Monmouthshire
, Northern Outcrop - East (Morlais to Abergavenny)
map using leaflet map:
Rising
Cave
Access
The cave is 140m downstream of Devil's Bridge. The entrance is low down on the right bank of the tributary which enters from the right.
Description
A stream flows out of the entrance which leads to a small chamber and then becomes an aquatic exercise via a series of ducks (and an optional sump) to sump in a very narrow rift.
History
Brian Price 1946; AxCG 1964. There does not seem to be any evidence that the name is of any great age: it may be a recent coining from being located in Cwm Puka, and A Midsummer's Night's Dream having 'Puck' as a character (albeit no mention of caves)...
Hydrology
Resurgence for water from Llanelly Quarry Sink and Pot. Liable to flooding, The water resurging from this passage measures 86000 litres per day [.001 cumecs]
Harries, F.J. Shakespeare and the Welsh, pp.196-197 (1919) "

Stored items:
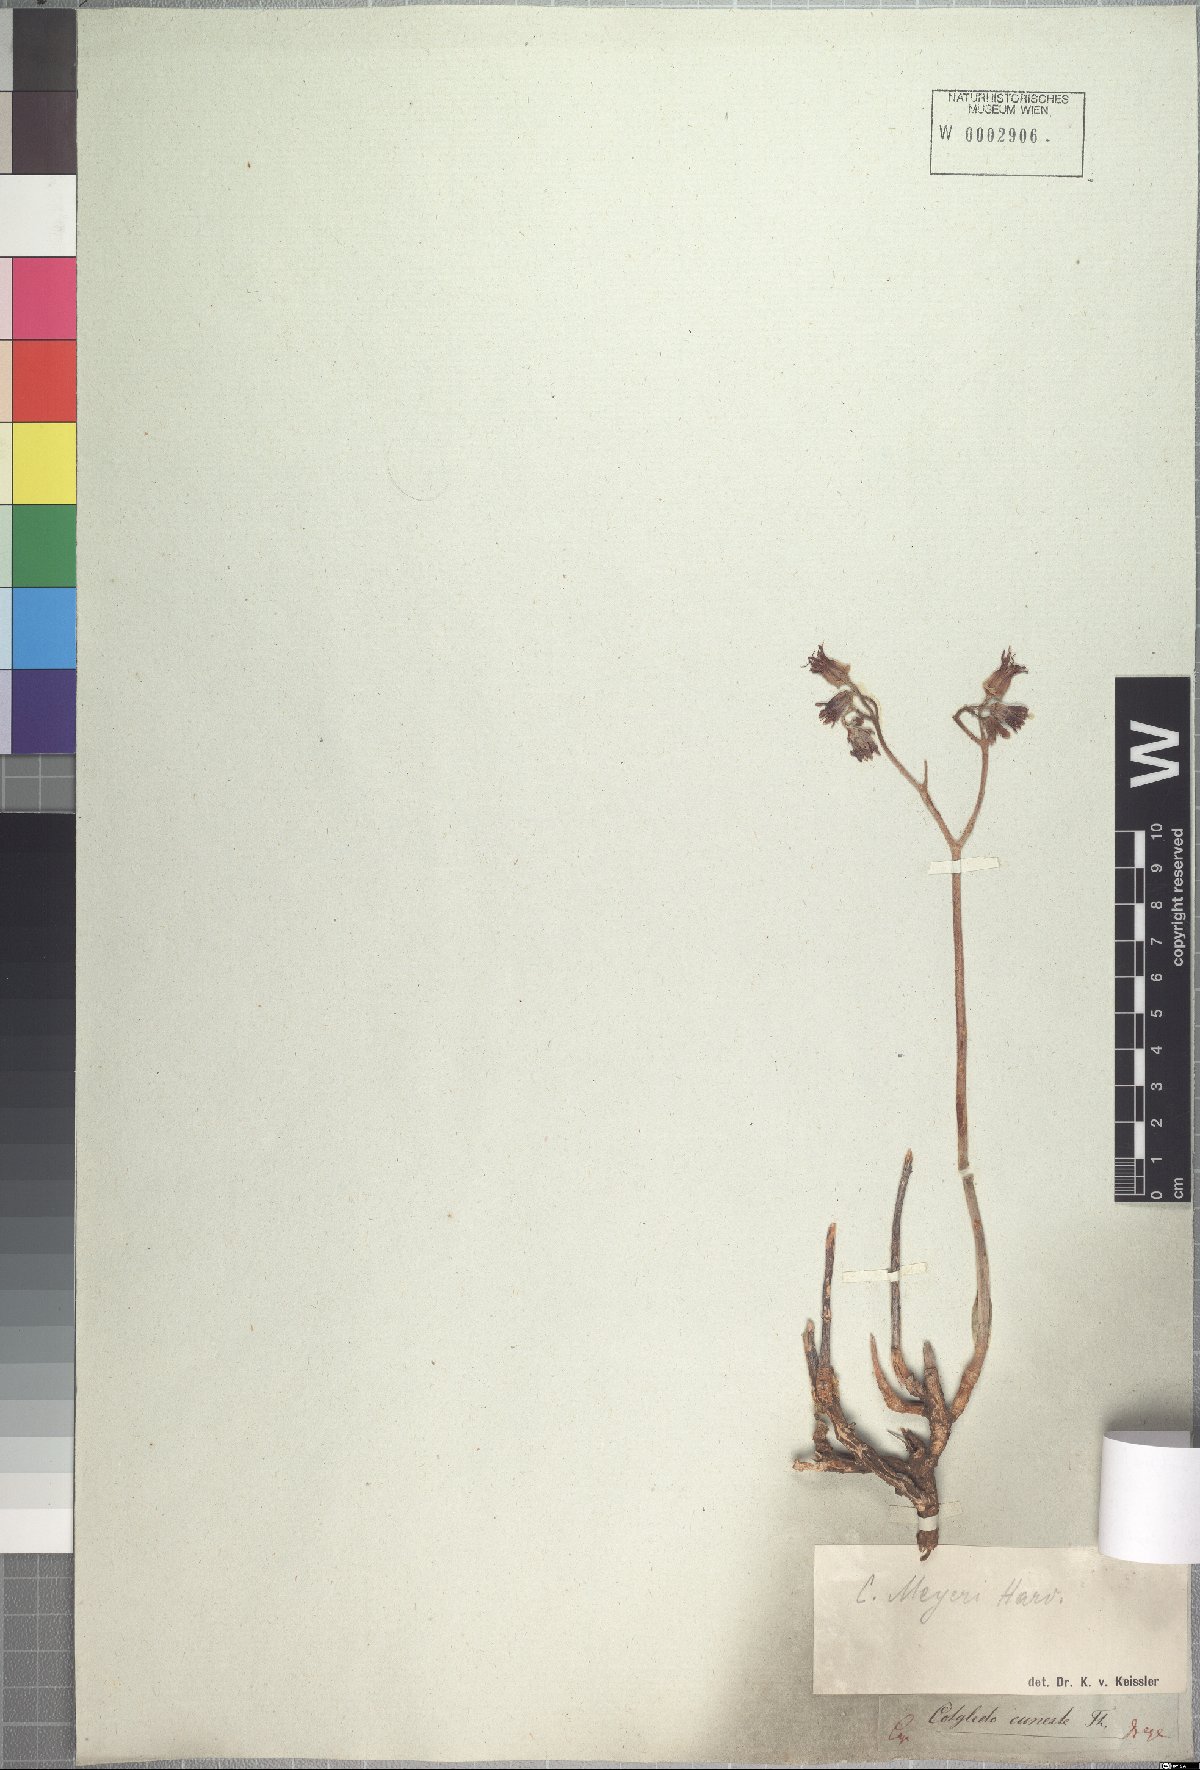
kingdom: Plantae
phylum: Tracheophyta
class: Magnoliopsida
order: Saxifragales
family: Crassulaceae
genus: Cotyledon
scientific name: Cotyledon papillaris
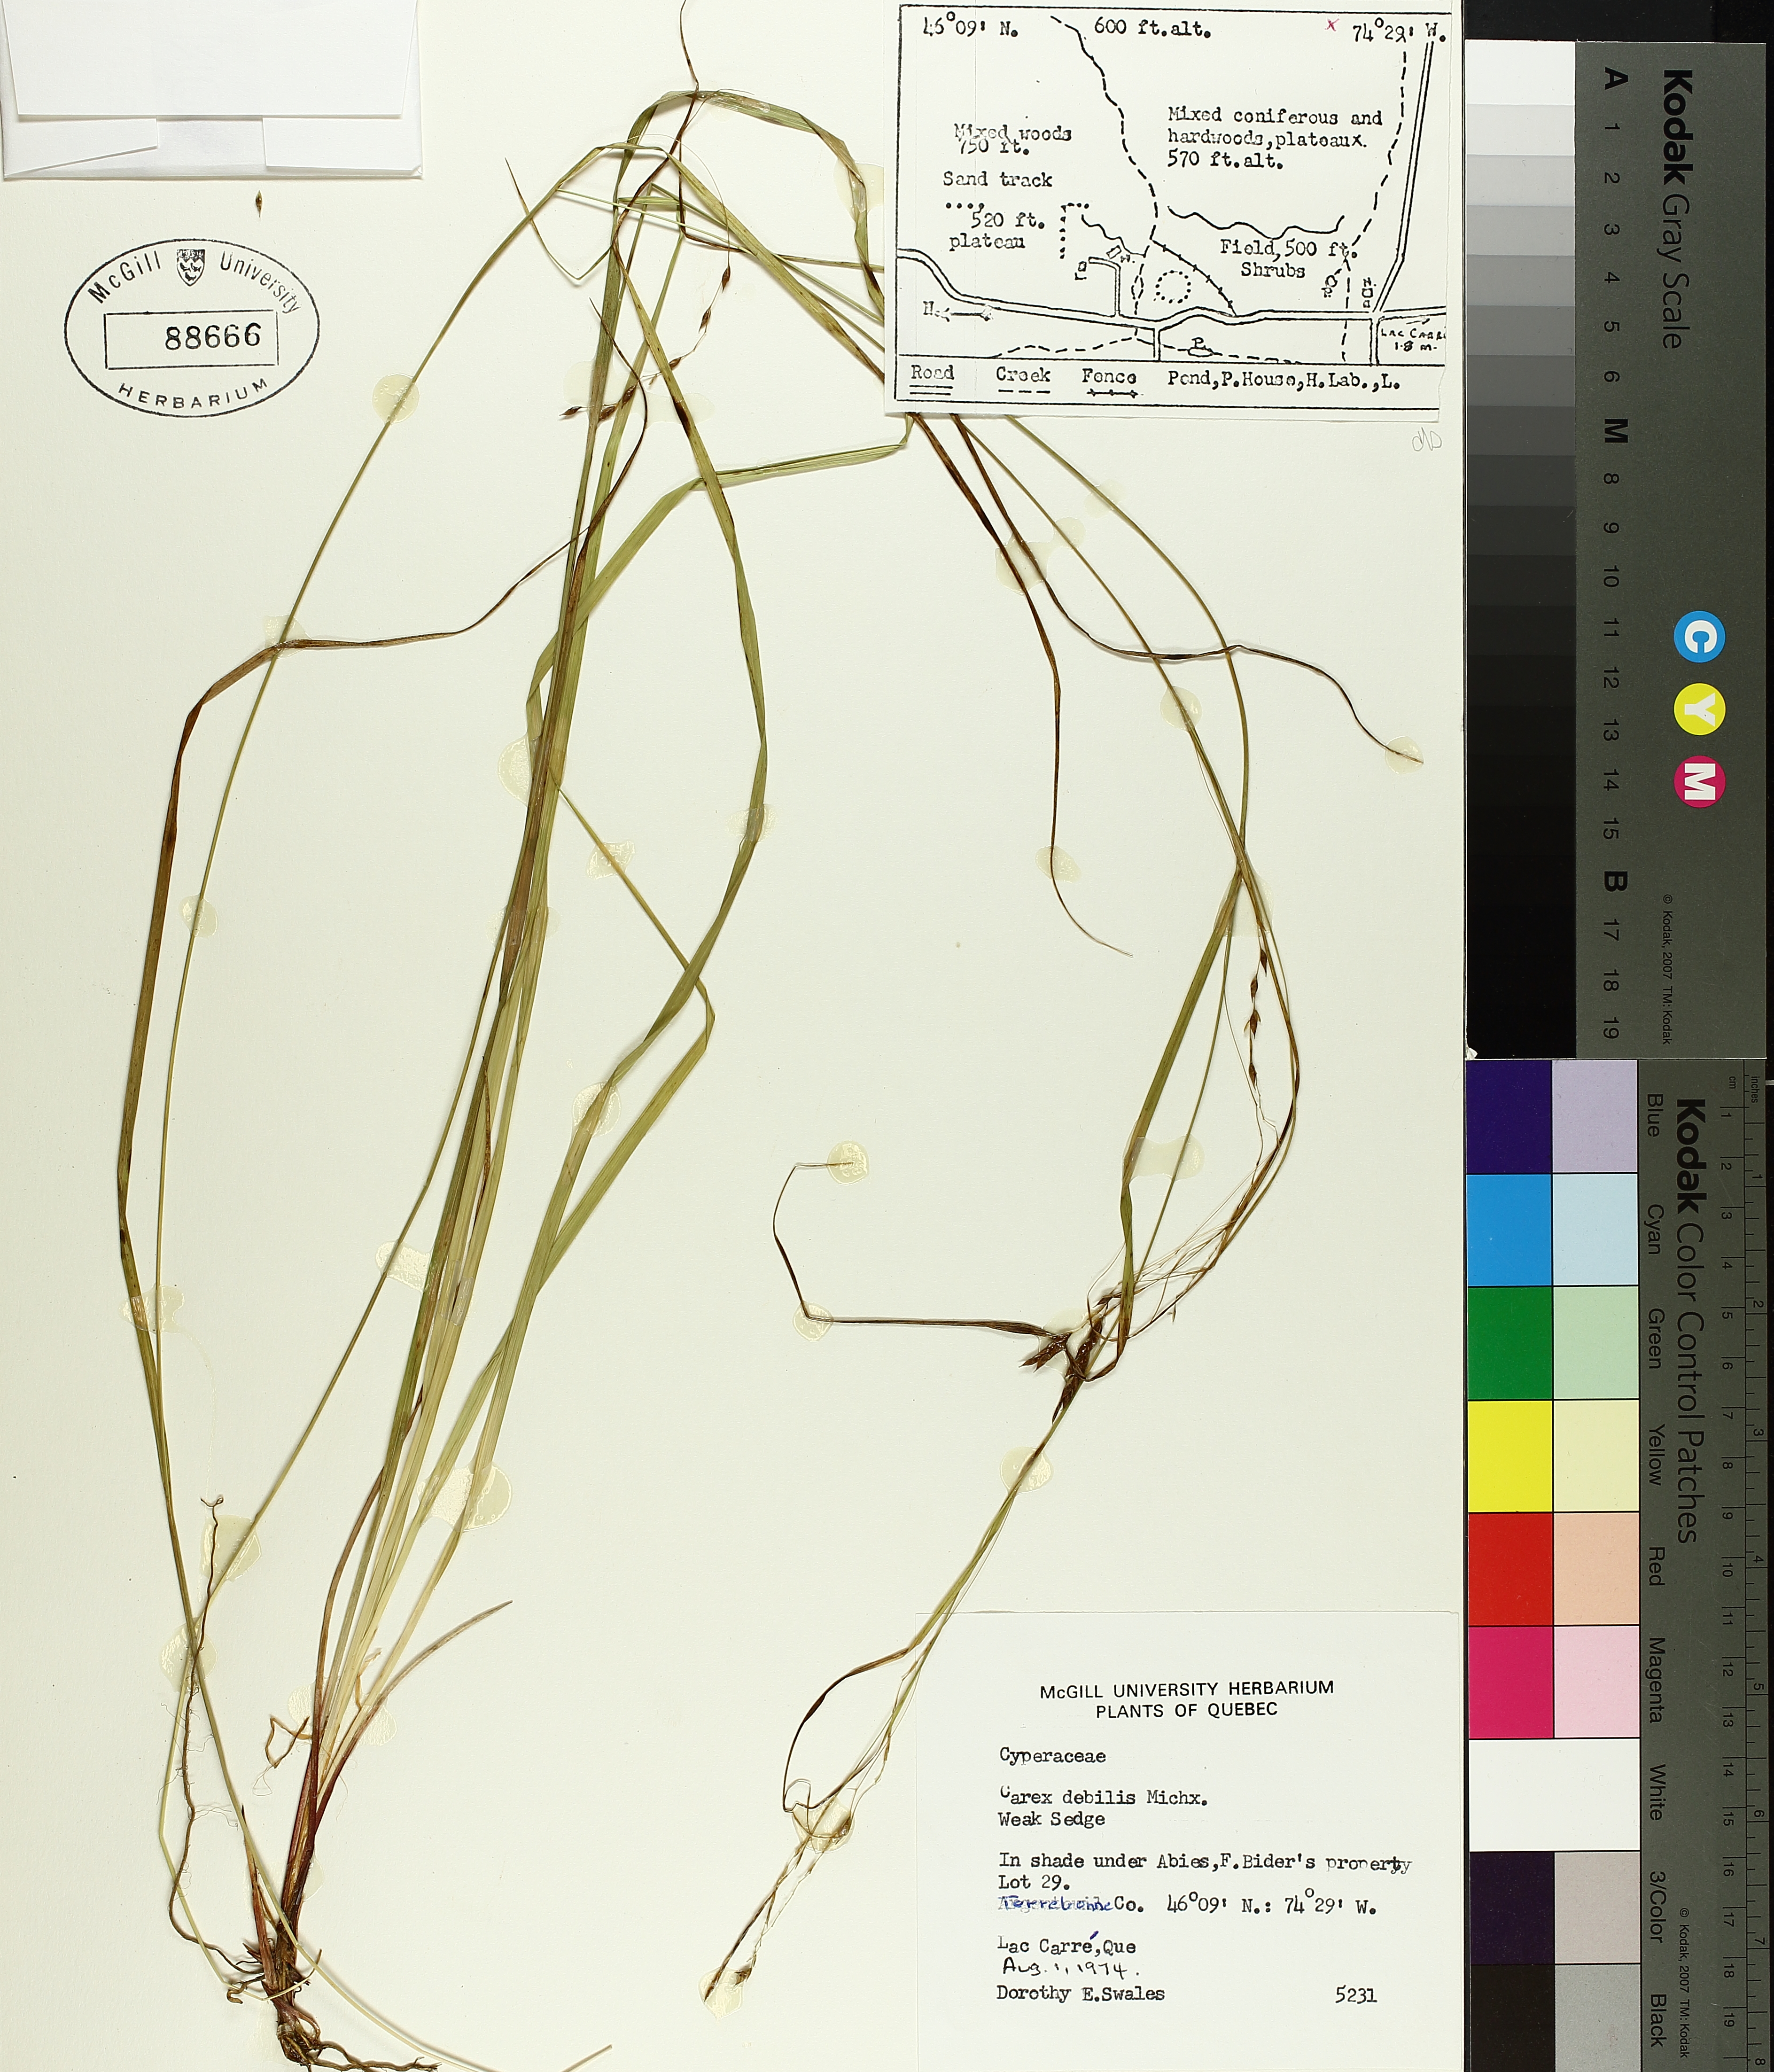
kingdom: Plantae
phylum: Tracheophyta
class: Liliopsida
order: Poales
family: Cyperaceae
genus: Carex
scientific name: Carex debilis
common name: White-edge sedge
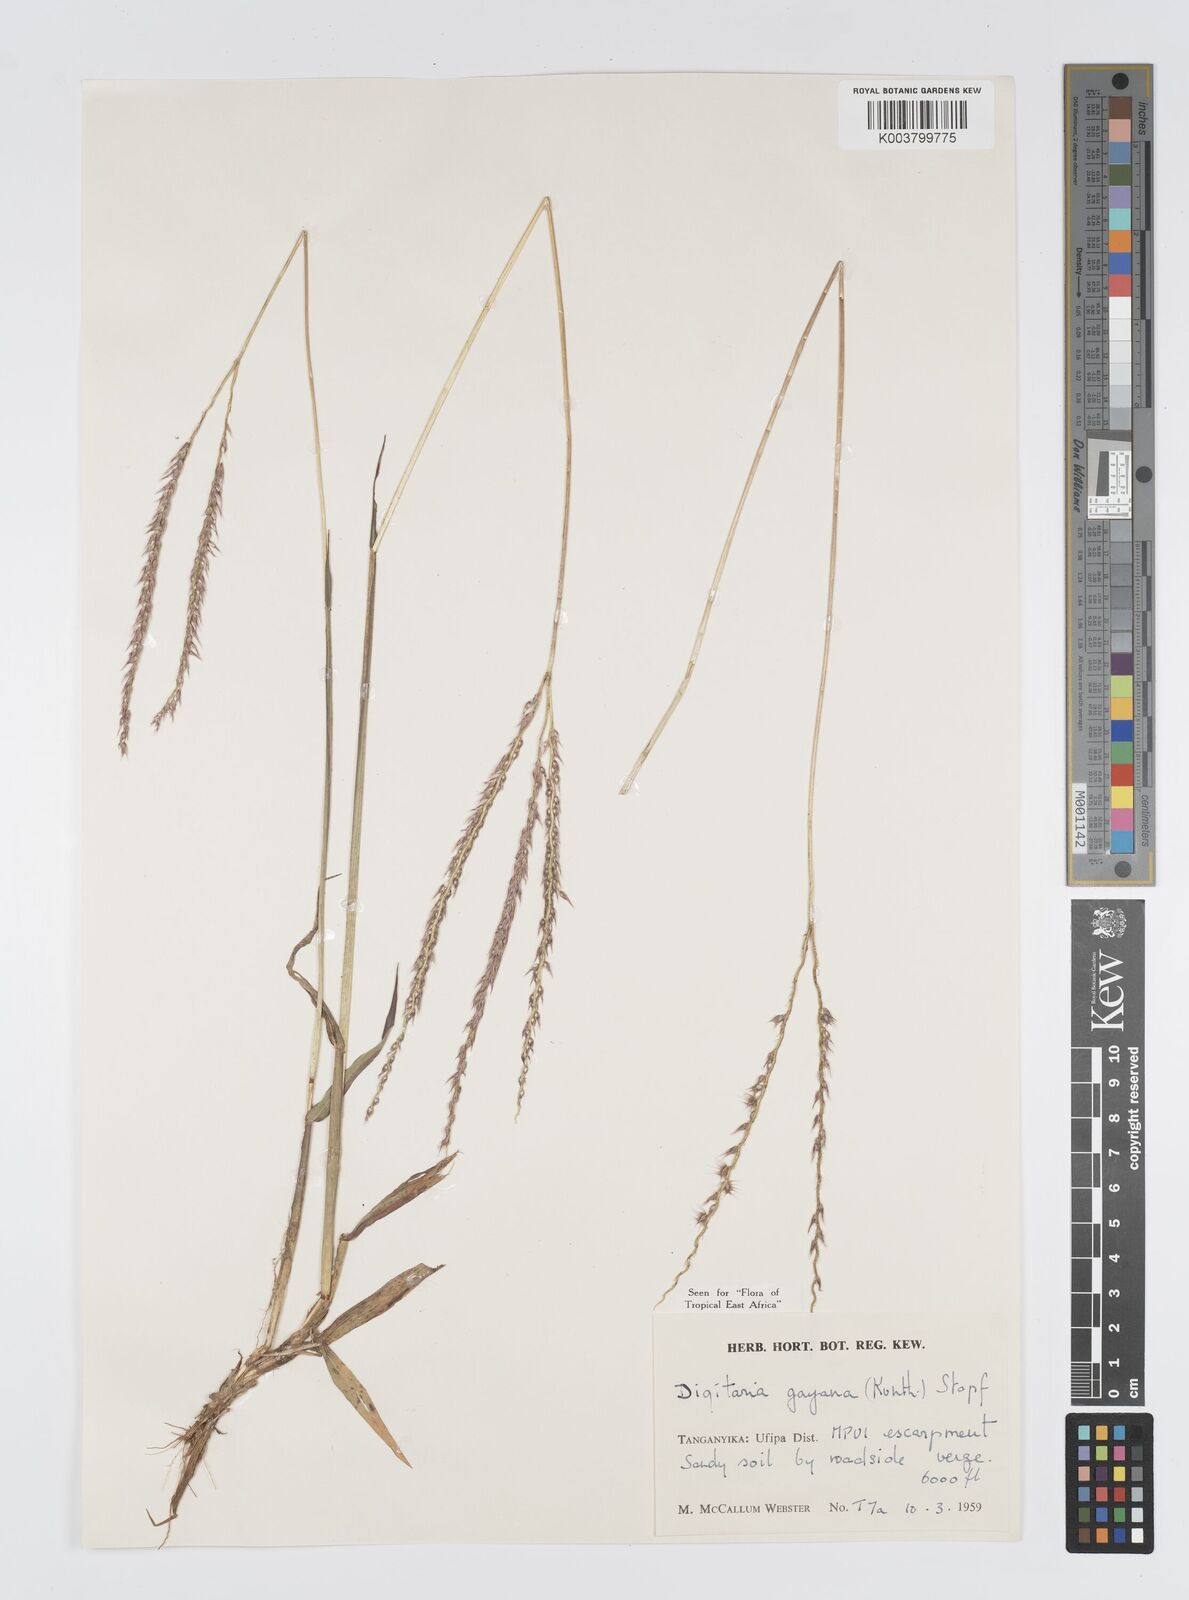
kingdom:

=== Problems to solve ===
a – Using the cave description, say whether each statement agrees with it. Give yes or no for each, along with the exact words from the cave description that settle it. (i) The cave entrance is on the left bank of the tributary. (ii) The cave is liable to flooding. (iii) There is evidence that the cave's name is very old.
b – According to the cave description, how far is the cave from Devil's Bridge, and in which direction?
c – Pick up the cave description after its last line and add a short paragraph in the same style.

=== Answer set ===
a –
(i) No: "The entrance is low down on the right bank of the tributary which enters from the right."
(ii) Yes: "Liable to flooding"
(iii) No: "There does not seem to be any evidence that the name is of any great age"

b – 140m downstream of Devil's Bridge.

c –
“There is a Welsh tradition to the effect that Shakespeare received his knowledge of Cambrian
fairies from his friend Richard Price, son of Sir John Price of The Priory, Brecon. It is even claimed that
Cwm Pwcca, or Puck Valley, a part of the romantic glen of the Clydach in Breconshire, is the original scene of the Midsummer Night’s Dream, a fancy as light and airy as Puck himself. Anyhow, there Cwm Pwcca is, and in the
sylvan days before Frere and Powell’s ironworks were set up there it is said to have been as full of goblins
as a Methodist’s head is full of piety.”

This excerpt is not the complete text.